**TEXTO DE APOIO**.
- - - - - - -

Crônicas / O goleiro no campo de terra levantando a poeira da saudade

     Jorge Fregadolli, nascido em Quatá, São Paulo, em 2 de março de 1938, filho de José Fregadolli e Palmyra Bóro Fregadolli, chegou a Maringá no dia 1º de fevereiro de 1953, numa época em que já se podia antever o célere desenvolvimento da cidade.

     Logo que os Fregadolli chegaram, foram trabalhar numa fazenda onde hoje é o campus da Unicesumar.   O menino Jorge convivia com um cenário de rápidas mutações. Cada ida ao Maringá Novo era uma novidade. Com 16 anos, concluiu o ginásio e logo se tornou professor na escola rural próxima da fazenda.

     Alguns anos depois, em 1958, arrumou emprego no Banco Nacional de Minas Gerais. Uma paixão sempre presente em sua vida é o futebol. Goleiro dos bons, corajoso, voluntarioso e que não dava sossego para seus zagueiros, sempre chamando a atenção na marcação, Jorge jogou futebol de campo e futebol suíço em incontáveis times da cidade. A maiores recordações da bola são do seu tempo de rapaz nos anos 50: “Os jogos eram disputadíssimos, em campo de terra batida. Jogadores vestiam a camisa do time e botavam a bola para correr, com muita garra. O difícil era arranjar adversários para jogar, pois poucos eram os times da época, tinha o Melhoramentos, o Banco do Brasil, o Mandaguari, o Marialva, o 10 de Maio...”

- - - - - - -

**DADOS DO EXERCÍCIO**.

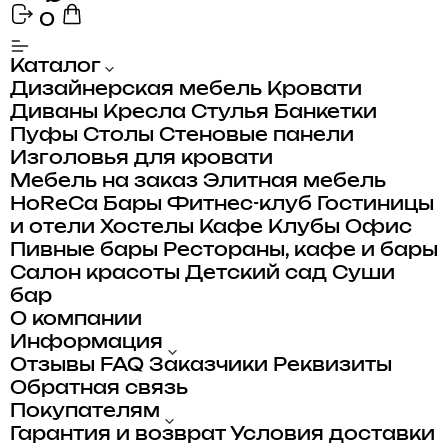
0
Каталог
Дизайнерская мебель
Кровати
Диваны
Кресла
Стулья
Банкетки
Пуфы
Столы
Стеновые панели
Изголовья для кровати
Мебель на заказ
Элитная мебель
HoReCa
Бары
Фитнес-клуб
Гостиницы
и отели
Хостелы
Кафе
Клубы
Офис
Пивные бары
Рестораны, кафе и бары
Салон красоты
Детский сад
Суши
бар
О компании
Информация
Отзывы
FAQ
Заказчики
Реквизиты
Обратная связь
Покупателям
Гарантия и возврат
Условия доставки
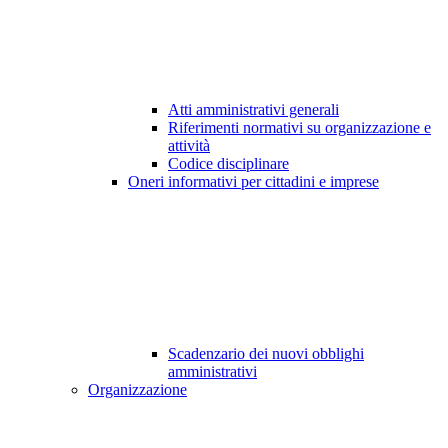
Atti amministrativi generali
Riferimenti normativi su organizzazione e
attività
Codice disciplinare
Oneri informativi per cittadini e imprese
Scadenzario dei nuovi obblighi
amministrativi
Organizzazione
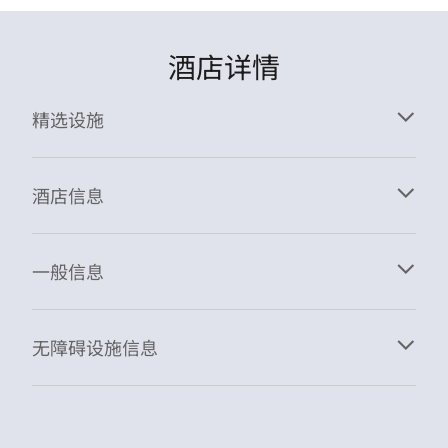
酒店详情
精选设施
酒店信息
一般信息
无障碍设施信息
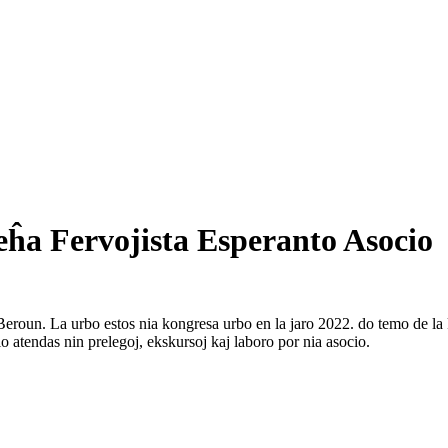
eĥa Fervojista Esperanto Asocio
eroun. La urbo estos nia kongresa urbo en la jaro 2022. do temo de la
 atendas nin prelegoj, ekskursoj kaj laboro por nia asocio.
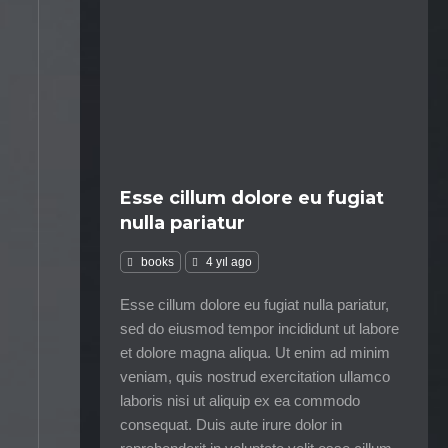
Esse cillum dolore eu fugiat
nulla pariatur
books
4 yıl ago
Esse cillum dolore eu fugiat nulla pariatur,
sed do eiusmod tempor incididunt ut labore
et dolore magna aliqua. Ut enim ad minim
veniam, quis nostrud exercitation ullamco
laboris nisi ut aliquip ex ea commodo
consequat. Duis aute irure dolor in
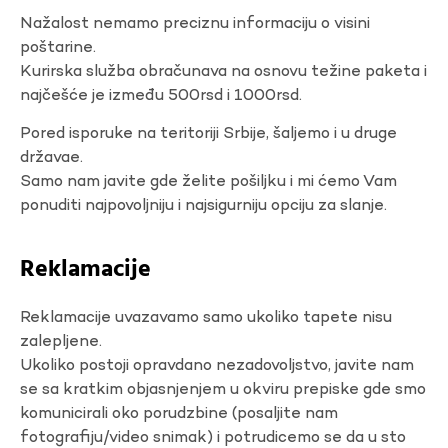
Nažalost nemamo preciznu informaciju o visini
poštarine.
Kurirska služba obračunava na osnovu težine paketa i
najčešće je između 500rsd i 1000rsd.
Pored isporuke na teritoriji Srbije, šaljemo i u druge
državae.
Samo nam javite gde želite pošiljku i mi ćemo Vam
ponuditi najpovoljniju i najsigurniju opciju za slanje.
Reklamacije
Reklamacije uvazavamo samo ukoliko tapete nisu
zalepljene.
Ukoliko postoji opravdano nezadovoljstvo, javite nam
se sa kratkim objasnjenjem u okviru prepiske gde smo
komunicirali oko porudzbine (posaljite nam
fotografiju/video snimak) i potrudicemo se da u sto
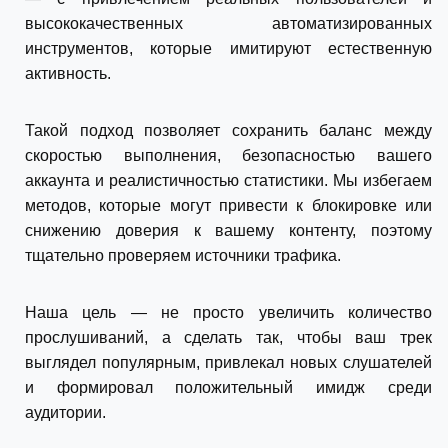
высококачественных автоматизированных
инструментов, которые имитируют естественную
активность.
Такой подход позволяет сохранить баланс между
скоростью выполнения, безопасностью вашего
аккаунта и реалистичностью статистики. Мы избегаем
методов, которые могут привести к блокировке или
снижению доверия к вашему контенту, поэтому
тщательно проверяем источники трафика.
Наша цель — не просто увеличить количество
прослушиваний, а сделать так, чтобы ваш трек
выглядел популярным, привлекал новых слушателей
и формировал положительный имидж среди
аудитории.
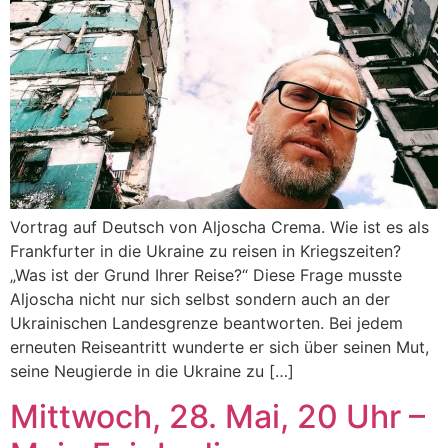
Vortrag auf Deutsch von Aljoscha Crema. Wie ist es als
Frankfurter in die Ukraine zu reisen in Kriegszeiten?
„Was ist der Grund Ihrer Reise?“ Diese Frage musste
Aljoscha nicht nur sich selbst sondern auch an der
Ukrainischen Landesgrenze beantworten. Bei jedem
erneuten Reiseantritt wunderte er sich über seinen Mut,
seine Neugierde in die Ukraine zu […]
Mittwoch, 28. Mai, 20 Uhr –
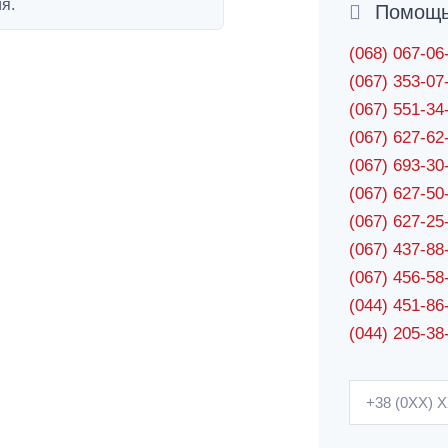
я.
Помощь 
(068) 067-0
(067) 353-0
(067) 551-3
(067) 627-6
(067) 693-3
(067) 627-5
(067) 627-2
(067) 437-8
(067) 456-5
(044) 451-86
(044) 205-38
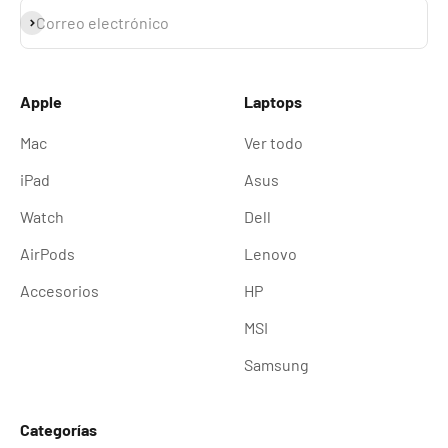
Suscribirse
Correo electrónico
Apple
Laptops
Mac
Ver todo
iPad
Asus
Watch
Dell
AirPods
Lenovo
Accesorios
HP
MSI
Samsung
Categorías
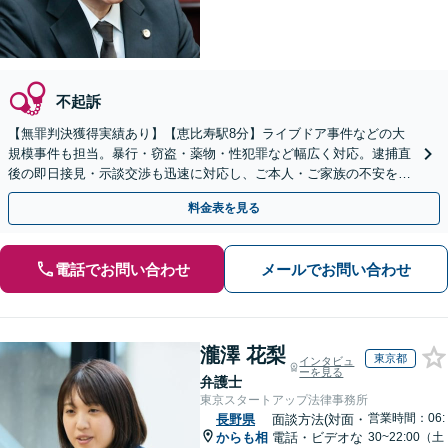
不起訴
【無罪判決獲得実績あり】【恵比寿駅8分】ライブドア事件などの大
規模事件も担当。暴行・窃盗・薬物・性犯罪など幅広く対応。逮捕直
後の即日接見・示談交渉も迅速に対応し、ご本人・ご家族の不安を最
小限に抑えます。【初回相談可能】【WEB面談可能】
料金表を見る
電話でお問い合わせ
メールでお問い合わせ
瀧澤 花梨
東京都
インタビュ
ーを見る
弁護士
東京スタートアップ法律事務所
営業時間：06:
長野県
面談方法(対面・
からも相
電話・ビデオな
30~22:00（土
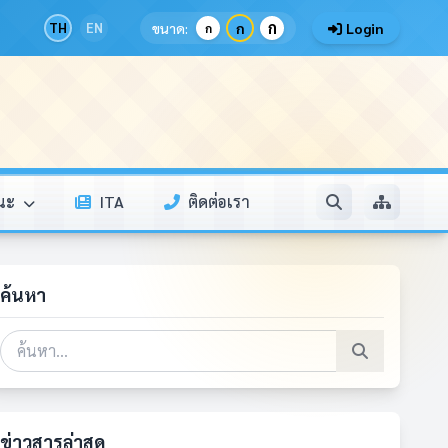
ก
TH
EN
ขนาด:
ก
Login
ก
รณะ
ITA
ติดต่อเรา
ค้นหา
ข่าวสารล่าสุด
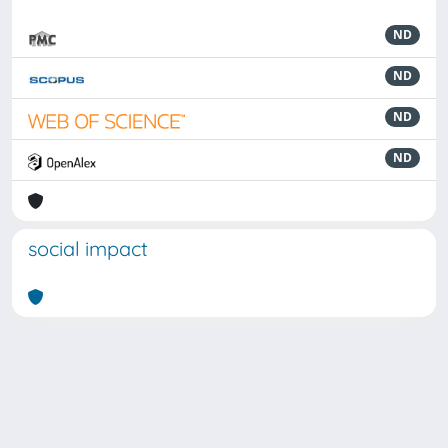
ND
ND
ND
ND
social impact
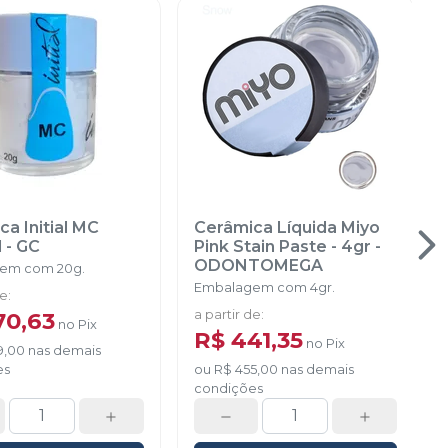
a Initial MC
Cerâmica Líquida Miyo
l
-
GC
Pink Stain Paste - 4gr
-
ODONTOMEGA
em com 20g.
Embalagem com 4gr.
de
:
70,63
a partir de
:
no
Pix
R$ 441,35
no
Pix
9,00
nas demais
es
ou
R$ 455,00
nas demais
condições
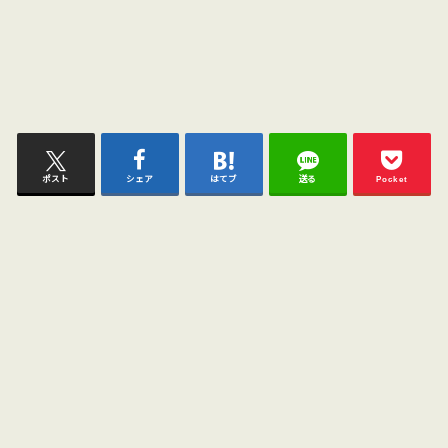
ポスト
シェア
はてブ
送る
Pocket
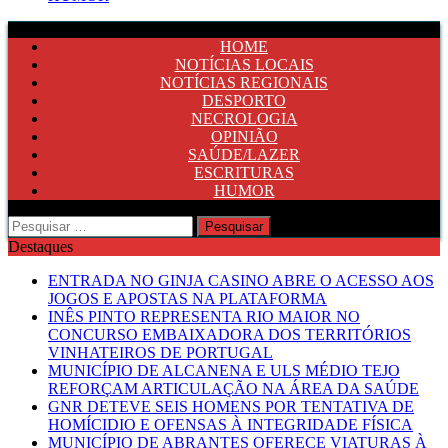
HOME
NOTÍCIAS LOCAIS
NOTÍCIAS REGIONAIS
DESPORTO
NECROLOGIA
OPINIÃO
SAÚDE/LAZER
ESCRITURAS
HUMOR
Pesquisar
por:
Destaques
ENTRADA NO GINJA CASINO ABRE O ACESSO AOS
JOGOS E APOSTAS NA PLATAFORMA
INÊS PINTO REPRESENTA RIO MAIOR NO
CONCURSO EMBAIXADORA DOS TERRITÓRIOS
VINHATEIROS DE PORTUGAL
MUNICÍPIO DE ALCANENA E ULS MÉDIO TEJO
REFORÇAM ARTICULAÇÃO NA ÁREA DA SAÚDE
GNR DETEVE SEIS HOMENS POR TENTATIVA DE
HOMÍCIDIO E OFENSAS À INTEGRIDADE FÍSICA
MUNICÍPIO DE ABRANTES OFERECE VIATURAS À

- - - - - - -

**TAREFAS A REALIZAR**.
(1) Verifique se cada afirmação a seguir está de acordo com a crônica sobre Jorge Fregadolli. Responda sim ou não e cite literalmente as palavras da crônica que justificam a resposta: (a) Jorge Fregadolli chegou a Maringá em 1953; (b) Ele se tornou professor aos 18 anos; (c) Em 1958, conseguiu emprego no Banco do Brasil.
(2) Segundo a crônica sobre Jorge Fregadolli, em que cidade ele nasceu?
(3) Prossiga a crônica sobre Jorge Fregadolli a partir de sua última frase.
Os dados constituem material independente da crônica.

**RESPOSTAS POR TAREFA**.
(1)
(a) Sim: "chegou a Maringá no dia 1º de fevereiro de 1953".
(b) Não: "Com 16 anos, concluiu o ginásio e logo se tornou professor na escola rural próxima da fazenda".
(c) Não: "em 1958, arrumou emprego no Banco Nacional de Minas Gerais".

(2) Em Quatá, São Paulo.

(3)
      Em 1960, no dia 26 de maio, se casou com Irene da Freiria com quem teve três filhas e quatro netos Em 1961 se formou na primeira turma da Escola Técnica de Comércio de Maringá, dirigida por dom Jaime Luiz Coelho. A entrada na imprensa aconteceu em 1967, na Folha do Norte do Paraná, jornal que circulou de 1962 a 1979 e do qual ele foi proprietário nos últimos anos. Formou-se em Direito pela Universidade Estadual de Maringá, em 1974, mas sua vida é ligada ao jornalismo. Em 1980, fundou a Folha de Maringá, jornal extinto, e no ano seguinte lançou a revista Tradição, que se tornou um precioso arquivo da história de Maringá pelas reportagens e pelo acervo fotográfico.

    No setor imobiliário, foi o primeiro delegado regional do Creci e Sindimóveis de Maringá, de 1974 a 1978, e é associado ao Rotary Club de Maringá desde 1985.

     Para Jorge, a Rádio Cultura de Maringá, fundada por Samuel Silveira significou um marco na história da cidade: “Foi o destaque da época, ao levar notícias e informações à população. Primeiro por alto-falantes, depois pelos modernos equipamentos. Um raio no meio da noite escura era o que fazia a Cultura; trouxe cultura e diversão ao povo. Seus programas de auditório eram fantásticos, de onde surgiram artistas que brilharam pelo Brasil afora.”

     O pioneiro também destaca os jornais da cidade, O Jornal de Maringá e a Folha do Norte do Paraná, como forças propagadoras para o progresso de Maringá. Na visão de Jorge, o café foi fator determinante para o desenvolvimento e a propaganda, via rádio e jornais, se encarregou de atrair mais gente. Na dúvida entre escolher Maringá ou outras cidades, a Rádio Cultura e os jornais influenciavam na decisão.

     Entre histórias marcantes que foram largamente comentadas nas década de 50, Jorge cita as chibatadas que o prefeito Américo Dias Ferraz levou de Aníbal Goulart Maia, em 26 de dezembro de 1956, numa barbearia próxima da praça Napoleão Moreira da Silva: “Foi o grande assunto, muita conversa, não se falava em outra coisa naqueles dias. Foi presenciado por muita gente. Depois, Anibal teve sua casa incendiada. A revista Tradição fez uma série de reportagens sobre este episódio.”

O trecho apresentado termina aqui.